# Found this today on my lunch break.



## Joe Buffardi (Oct 13, 2016)

Found this on my lunch break and the guy wants tools to trade for the bike. I have plenty of tools. 

Not to familiar with this but I do want a sharp road bike like I had back in highschool. Its in a really tight spot. I cant get a full shot of the bike. I will pull it out of the place tomorrow. If its worth building it I pick it up. Im not concerned about resale I want to ride it.

Looks a lot like a Le Tour
Schwinn499 will know lol!


----------



## GTs58 (Oct 13, 2016)

There were a few models that were offered in full chrome and the 78 Super Le Tour 12.2 was one of them. From the pics I see it has the side pull calipers, Shimano derailleur and not sure if that rear hub was considered a high flange.


----------



## Schwinn499 (Oct 14, 2016)

Yeah, looks like a SLT 12.2. Someone swapped out at least the rear wheel, cant tell on the front from the photos. Definitely a fun and flashy bike with the chrome.


----------



## bricycle (Oct 14, 2016)

ask Rosenbladt if someone stole his bike......


----------



## Schwinn499 (Oct 15, 2016)

So.....?


----------



## rustjunkie (Oct 15, 2016)

GTs58 said:


> There were a few models that were offered in full chrome and the 78 Super Le Tour 12.2 was one of them. From the pics I see it has the side pull calipers, Shimano derailleur and not sure if that rear hub was considered a high flange.

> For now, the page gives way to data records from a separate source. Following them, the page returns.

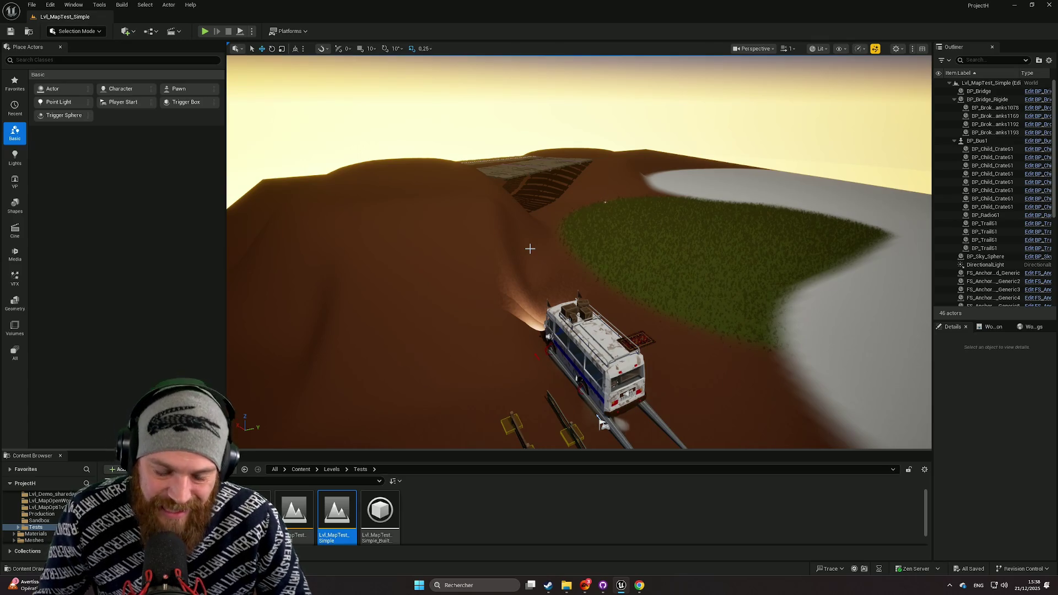
pyautogui.scroll(-5, 531, 249)
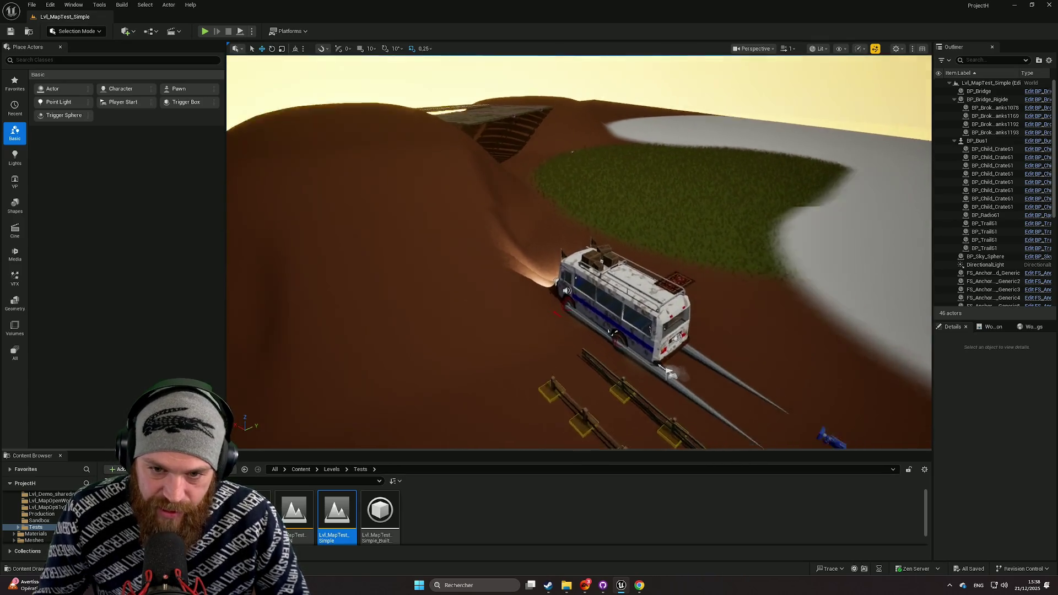
pyautogui.moveTo(687, 157)
pyautogui.mouseDown()
pyautogui.moveTo(347, 230)
pyautogui.moveTo(231, 34)
pyautogui.mouseUp()
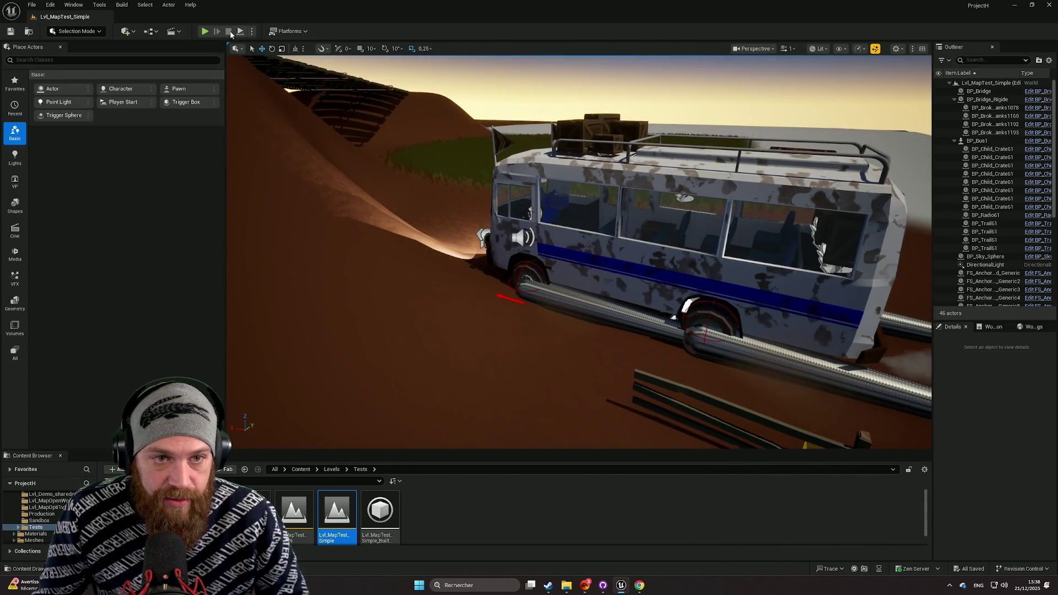
pyautogui.click(204, 31)
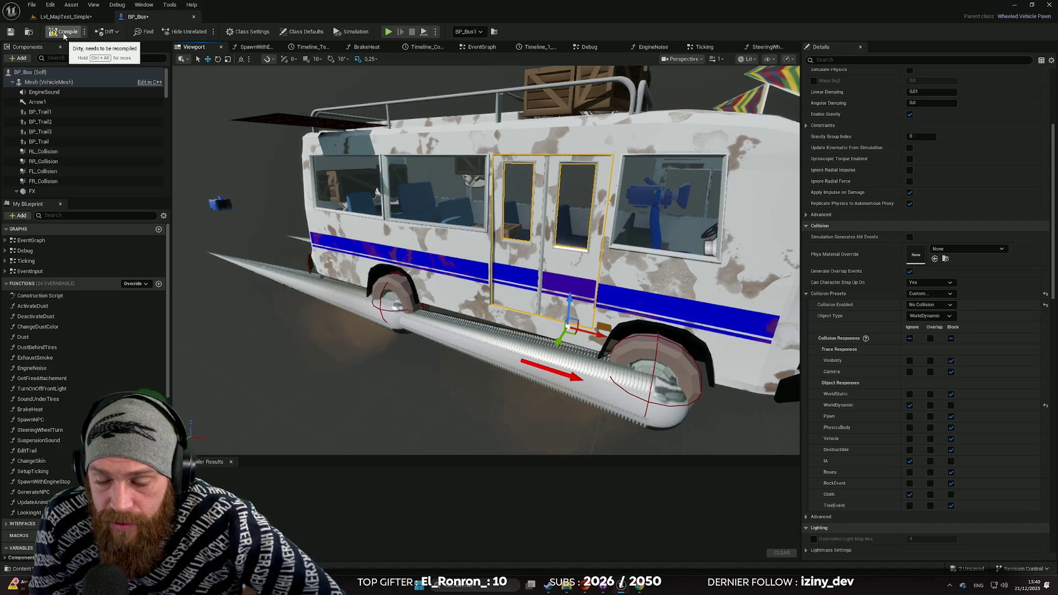
# - Compile the BP_Bus blueprint
pyautogui.click(65, 33)
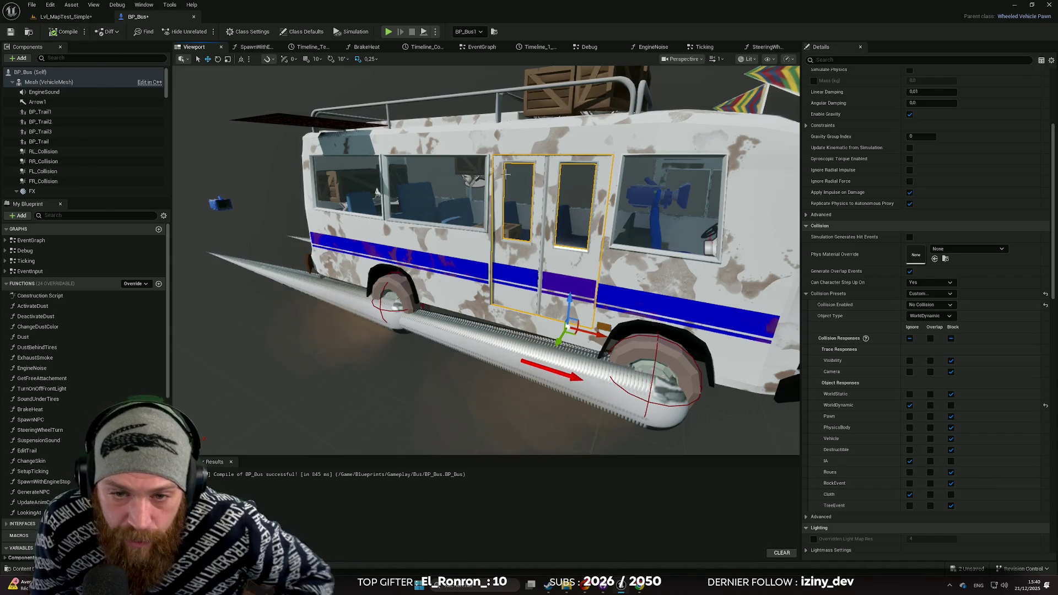
# - Select both door glass panes and set their Collision Presets to NoCollision
pyautogui.click(582, 213)
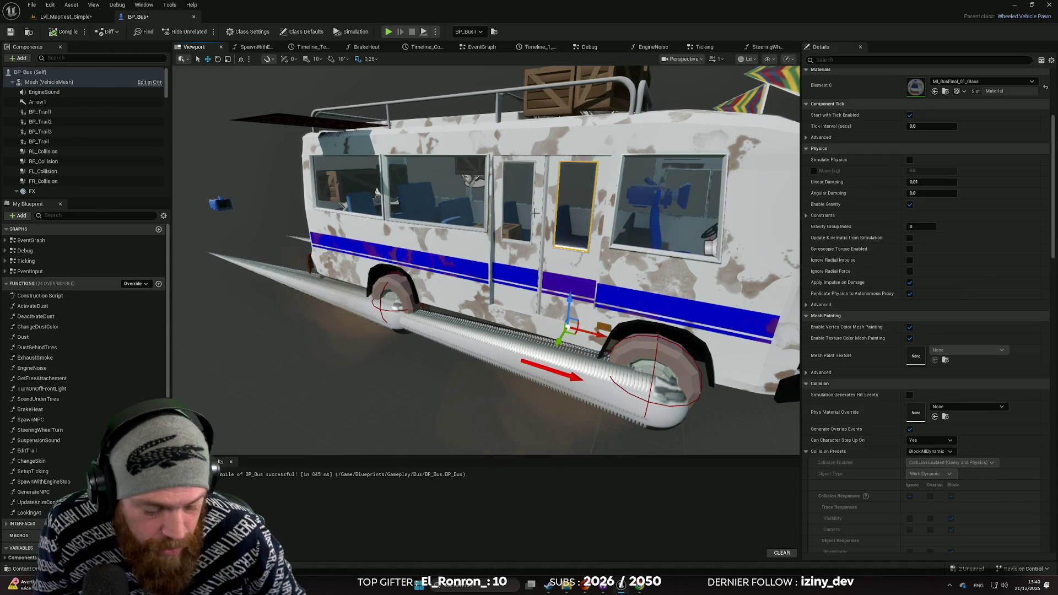
pyautogui.keyDown('ctrl'); pyautogui.click(520, 207); pyautogui.keyUp('ctrl')
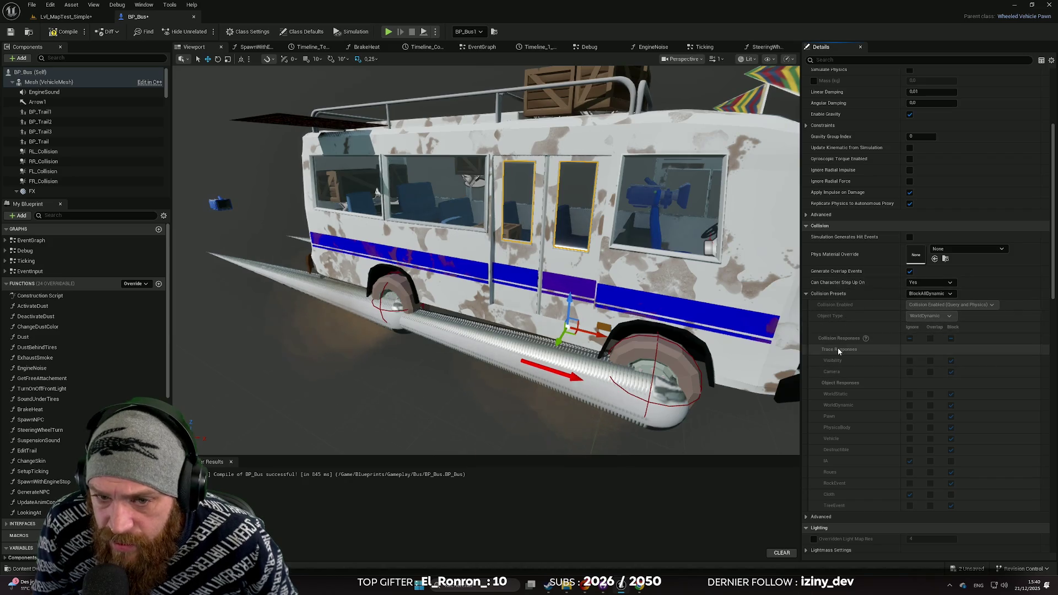
pyautogui.click(940, 294)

dang! $50 added for full chrome frame...what was the base price?


----------



## GTs58 (Oct 15, 2016)

rustjunkie said:


> dang! $50 added for full chrome frame...what was the base price?




It was only $265 plus tax, title, license, dealer prep and any additions. 

"X-tra Lite" series 10 speed. Imported. Down tube shifters. 38 to 100 gear range. Shimano 600 rear derailleur. Shimano 60 front derailleur. Alloy cotterless crank set. Chrome-moly lugged frame with double butted top and down tubes. Chrome tipped tubular fork. Alloy stem and road racing handlebars. Round head badge. Name on top tube. Side pull Compe G brakes without suicide levers. Quick release hubs. Alloy rims. colors were Scarlet, Silver Mist, Black, and full chrome ($50.00 extra -- different model numbers). Frame sizes men’s 19", 21", 23", 25". *$264.95*. Optional thorn-resistant tubes, $6.50.


----------



## Schwinn499 (Oct 15, 2016)

rustjunkie said:


> dang! $50 added for full chrome frame...what was the base price?



That was my reaction too! Almost a fifth of the price of the bike just for chrome. Bike was already over $1,000 in todays monies.


----------



## hellshotrods (Oct 15, 2016)

CHROME will get you home


----------



## juanitasmith13 (Oct 20, 2016)

Because it's chrome; it will be heavier to ride... better work-out when you ride. Vinegar soak the rough, rusty spots [to 48 hours], brass brush, soap & water; dry; seal with good wax. The aluminum rim is not durable unless riding surface is total smooth.... I've acquired many a new Mt. Bike from the junk truck with an aluminum rim bent in a figure '8'. Nice score... just don't give him any of your 5/16" drive snap-on sockets/or/handles!


----------